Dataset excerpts
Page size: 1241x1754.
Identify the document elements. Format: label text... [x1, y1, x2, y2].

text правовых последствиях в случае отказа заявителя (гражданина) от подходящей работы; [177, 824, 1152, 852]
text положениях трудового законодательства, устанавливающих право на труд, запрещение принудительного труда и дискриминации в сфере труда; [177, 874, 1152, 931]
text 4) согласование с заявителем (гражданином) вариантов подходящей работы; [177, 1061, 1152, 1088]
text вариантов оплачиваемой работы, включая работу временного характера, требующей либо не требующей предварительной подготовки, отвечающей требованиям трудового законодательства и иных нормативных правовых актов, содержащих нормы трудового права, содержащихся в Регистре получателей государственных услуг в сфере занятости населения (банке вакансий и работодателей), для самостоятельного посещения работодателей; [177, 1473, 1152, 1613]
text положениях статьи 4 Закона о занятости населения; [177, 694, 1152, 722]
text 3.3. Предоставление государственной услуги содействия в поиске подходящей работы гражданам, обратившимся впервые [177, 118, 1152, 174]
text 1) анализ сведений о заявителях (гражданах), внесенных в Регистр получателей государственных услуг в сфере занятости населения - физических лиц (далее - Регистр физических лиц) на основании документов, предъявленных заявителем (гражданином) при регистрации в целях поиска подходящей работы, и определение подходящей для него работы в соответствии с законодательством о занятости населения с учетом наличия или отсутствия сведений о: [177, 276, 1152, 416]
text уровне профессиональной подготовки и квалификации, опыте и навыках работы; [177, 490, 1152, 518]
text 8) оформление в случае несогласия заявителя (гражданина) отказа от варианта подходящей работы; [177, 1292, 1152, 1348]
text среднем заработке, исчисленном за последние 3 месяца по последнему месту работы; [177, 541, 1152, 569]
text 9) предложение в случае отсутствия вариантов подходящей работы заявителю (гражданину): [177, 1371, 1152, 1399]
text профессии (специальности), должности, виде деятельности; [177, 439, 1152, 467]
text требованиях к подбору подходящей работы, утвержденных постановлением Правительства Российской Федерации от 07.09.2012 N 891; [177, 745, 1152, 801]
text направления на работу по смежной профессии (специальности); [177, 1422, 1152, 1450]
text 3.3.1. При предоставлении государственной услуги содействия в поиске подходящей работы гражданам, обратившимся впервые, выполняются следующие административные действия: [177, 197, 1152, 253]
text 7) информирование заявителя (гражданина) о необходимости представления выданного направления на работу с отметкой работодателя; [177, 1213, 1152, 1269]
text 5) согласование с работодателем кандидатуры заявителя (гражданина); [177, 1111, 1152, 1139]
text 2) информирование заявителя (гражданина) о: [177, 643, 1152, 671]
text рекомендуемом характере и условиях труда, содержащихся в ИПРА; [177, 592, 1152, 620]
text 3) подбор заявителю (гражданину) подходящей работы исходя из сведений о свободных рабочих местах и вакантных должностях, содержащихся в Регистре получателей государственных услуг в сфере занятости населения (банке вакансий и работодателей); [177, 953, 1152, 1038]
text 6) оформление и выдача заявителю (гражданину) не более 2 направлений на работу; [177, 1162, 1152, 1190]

- THE TASK
Pull from the data each line where the string "согласование" turns up.

- SOLVED EXERCISE
text 4) согласование с заявителем (гражданином) вариантов подходящей работы; [177, 1061, 1152, 1088]
text 5) согласование с работодателем кандидатуры заявителя (гражданина); [177, 1111, 1152, 1139]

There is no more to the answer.